Issue: 10. (October)

First Page: 2264

Last Page: 2273

Title: Geothermal Resources

Author(s): C. W. Berge (1), John W. Lund (2), Jim Combs (3), David N. Anderson (4)


The United States uses geothermal energy for electrical power generation and for a variety of direct use applications. The most notable developments are The Geysers in northern California, with approximately 900 MWe, and the Imperial Valley of southern California, with 14 MWe being generated, and at Klamath Falls, Oregon and Boise, Idaho, where major district heating projects are under construction.

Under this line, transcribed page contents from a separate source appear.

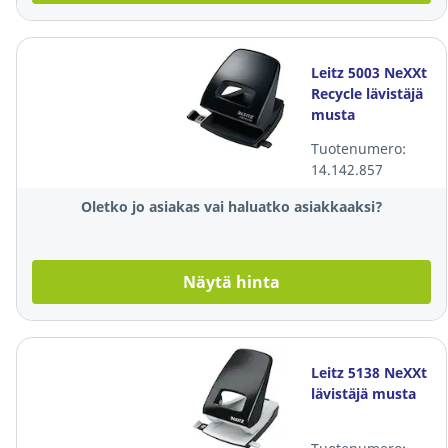
Leitz 5003 NeXXt
Recycle lävistäjä
musta
Tuotenumero:
14.142.857
Oletko jo asiakas vai haluatko asiakkaaksi?
Näytä hinta
Leitz 5138 NeXXt
lävistäjä musta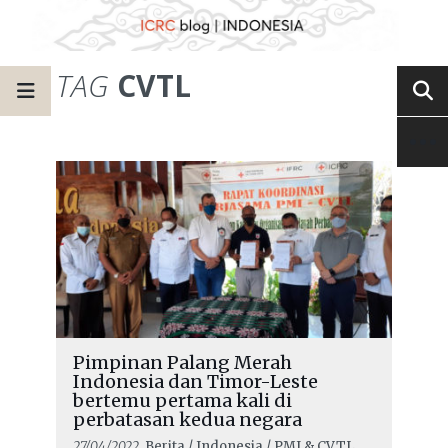
TAG
CVTL
Pimpinan Palang Merah
Indonesia dan Timor-Leste
bertemu pertama kali di
perbatasan kedua negara
27/04/2022
, Berita / Indonesia / PMI & CVTL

Geothermal development is promoted and undertaken by private companies, public utilities, the federal government, and by state and local governments.

Geothermal drilling activity showed an increase in exploratory and development work over the five previous years, from an average of 61 wells per year to 96 wells for 1980. These 96 wells accounted for 605,175 ft of hole. The completed wells included 18 geothermal wildcat 'discoveries,' 15 wildcat failures, and 5 geopressured geothermal failures, a total of 38 exploratory attempts. The successful wildcats accounted for 96,924 ft of hole at an average total depth of 5,385 ft per well, representing a success ratio of 47.4%. California, which had the highest total of completed geothermal wells at 83, also had 43 successful geothermal development wells; most of these were in The Geysers. Of the total of 58 geothermal development wells attempted, 55 were considered capable of production am unting to a success ratio of 94.8%. A total of 329,854 ft of hole was cut for the 55 potential producers, with an average total depth of 5,997 ft per well.

During 1980, two new power plants were put on line at The Geysers, increasing by 37% the total net generating capacity to over 900 MWe. PG & E's unit 13 went on line in April using steam provided by Aminoil USA to operate a 135 MWe plant. PG & E's new 110-MWe unit 14, supplied by steam produced by Union Oil Company, went on line in September.

Two power plants commenced production in the Imperial Valley in 1980. Southern California Edison started up a 10-MWe flash steam unit at the Brawley geothermal field in June. Steam is supplied by the Union Oil Company. After an intermittent beginning, Imperial Magma's pilot binary cycle, 11-MWe unit went on line on a continuous basis, producing 7 MWe of power. Hot water is supplied to the plant by Imperial Magma's wells.